LG: Men are often socialized not to discuss — or even admit to themselves — their emotions. I’m not sure whether that describes your husband, but there are larger forces at play in the world around him relevant to this problem. Have you told your husband you’d like to hear more about his thoughts and emotions? That’s where you have to start — communicate to him that you want to know more about what he’s thinking and feeling. I suggest not blaming him, complaining about it, or framing it as a problem — some personalities are more comfortable processing emotions internally, rather than talking them out. Your husband may be perfectly happy not verbally dwelling on his, whereas you may be the opposite. Rather, explain why you want/need to have such conversations.
Do you feel shut out by his silence? Do you feel weak in comparison because it seems like nothing affects him? Do you feel you can’t make decisions that affect you both because you don’t know where he stands? Etc.

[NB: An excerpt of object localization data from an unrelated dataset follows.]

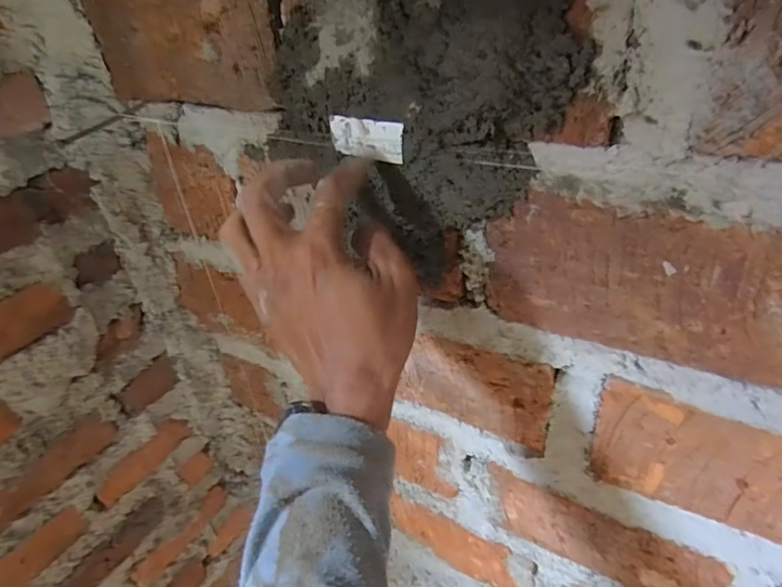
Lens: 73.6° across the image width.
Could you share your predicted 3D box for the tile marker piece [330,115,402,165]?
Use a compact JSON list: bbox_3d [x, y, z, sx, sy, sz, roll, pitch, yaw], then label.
[{"bbox_3d":[-0.016,-0.097,0.329,0.053,0.025,0.004,18,42,26],"label":"tile marker piece"}]

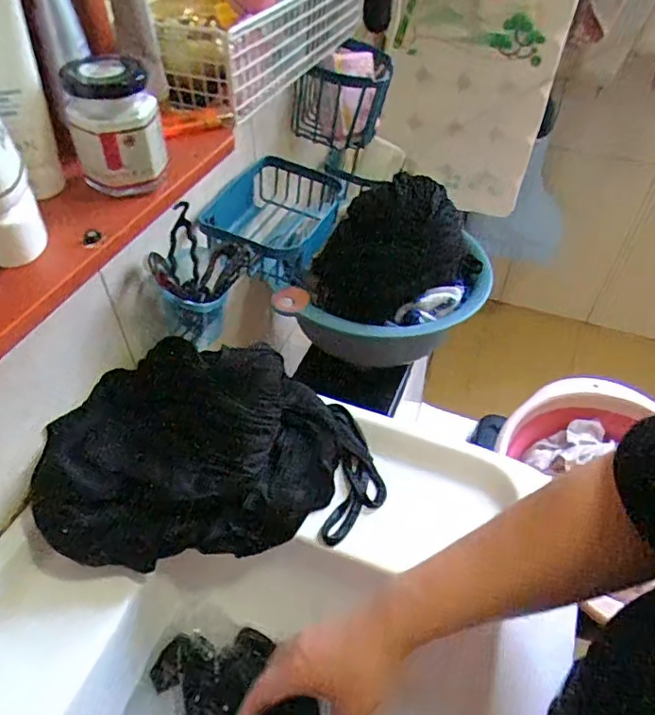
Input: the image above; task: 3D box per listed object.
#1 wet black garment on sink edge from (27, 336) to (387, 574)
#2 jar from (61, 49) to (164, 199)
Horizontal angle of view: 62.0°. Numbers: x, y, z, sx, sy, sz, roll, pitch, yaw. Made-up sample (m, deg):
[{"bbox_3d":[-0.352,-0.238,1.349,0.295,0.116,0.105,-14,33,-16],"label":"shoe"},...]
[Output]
[{"bbox_3d":[-0.105,0.085,0.515,0.304,0.099,0.185,-4,47,-3],"label":"wet black garment on sink edge"},{"bbox_3d":[-0.132,-0.145,0.336,0.052,0.069,0.053,0,46,0],"label":"jar"}]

After that, though, there’s some grunt work you have to do. If you want to know — you have to ask. No one is going to open up proactively overnight. So make a point to ask lots of questions: How did you feel about that? Did it bother you when xyz happened? Why/why not? If he’s still resistant to sharing his thoughts and feelings this way, perhaps consider consulting a marriage counselor. They have methods and tools to guide couples into communicating better. Best of luck, you loquacious orchid.

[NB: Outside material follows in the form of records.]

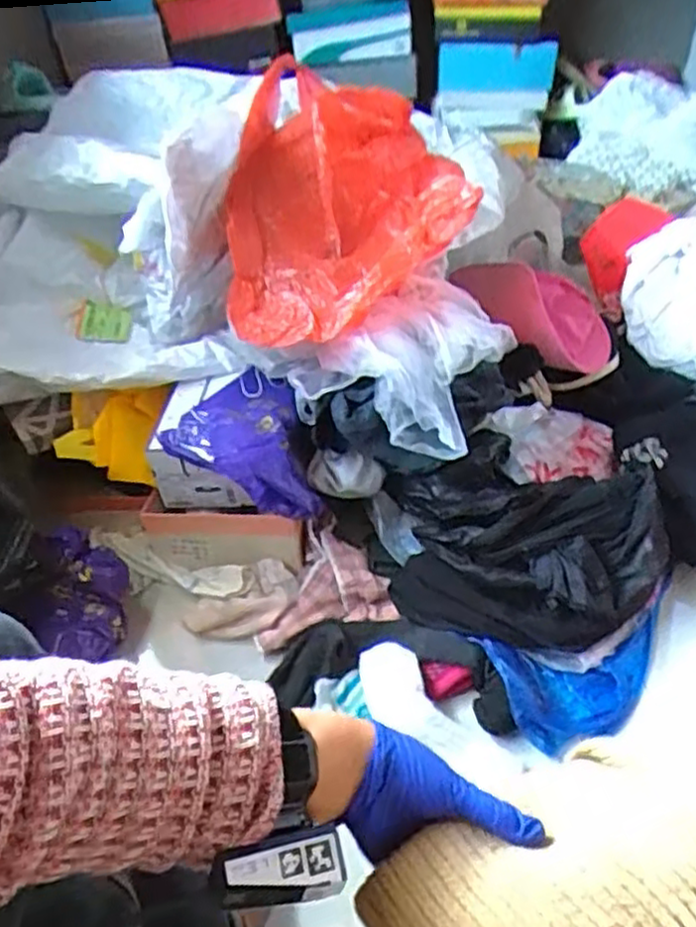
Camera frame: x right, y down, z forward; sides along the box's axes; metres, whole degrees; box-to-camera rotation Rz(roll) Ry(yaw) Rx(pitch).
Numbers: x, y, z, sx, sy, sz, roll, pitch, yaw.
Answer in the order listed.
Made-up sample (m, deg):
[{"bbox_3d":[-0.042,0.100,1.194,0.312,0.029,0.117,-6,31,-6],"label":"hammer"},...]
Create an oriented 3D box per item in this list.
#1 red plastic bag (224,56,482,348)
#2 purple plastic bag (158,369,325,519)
[{"bbox_3d":[-0.005,-0.376,1.017,0.337,0.261,0.335,-5,38,3],"label":"red plastic bag"},{"bbox_3d":[-0.165,-0.018,1.103,0.205,0.118,0.259,-19,39,-14],"label":"purple plastic bag"}]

SK: As counter-productive as this might seem, you have to tell him how you feel about him not sharing his emotions. But walk into that conversation knowing two things. One, everyone has a different emotional bandwidth and may/may not like talking about each little thing in their lives; people cope in different ways, so it’s not fair to ask someone to share more if they are not comfortable about it. Two, you also need to factor in how much his ability to not converse/talk about details in his life affects you. If you feel shut out, distant, disrespected, then tell him how you feel without placing the blame on anyone. He has a right to his emotions, you have a right to yours! The point is not for him to be like you or you to be like him, but that at the end of the day, the both of you feel supported in the way you need to cope with life. If his emotional reticence makes you feel that he doesn’t have your back or you have no one to talk to you, that’s an important issue which you must think about it. Either way, it’s best to tell him how you feel about it without letting it drag on for days, weeks, months — I’m sure it must be emotionally draining for you too. Hoping it works out!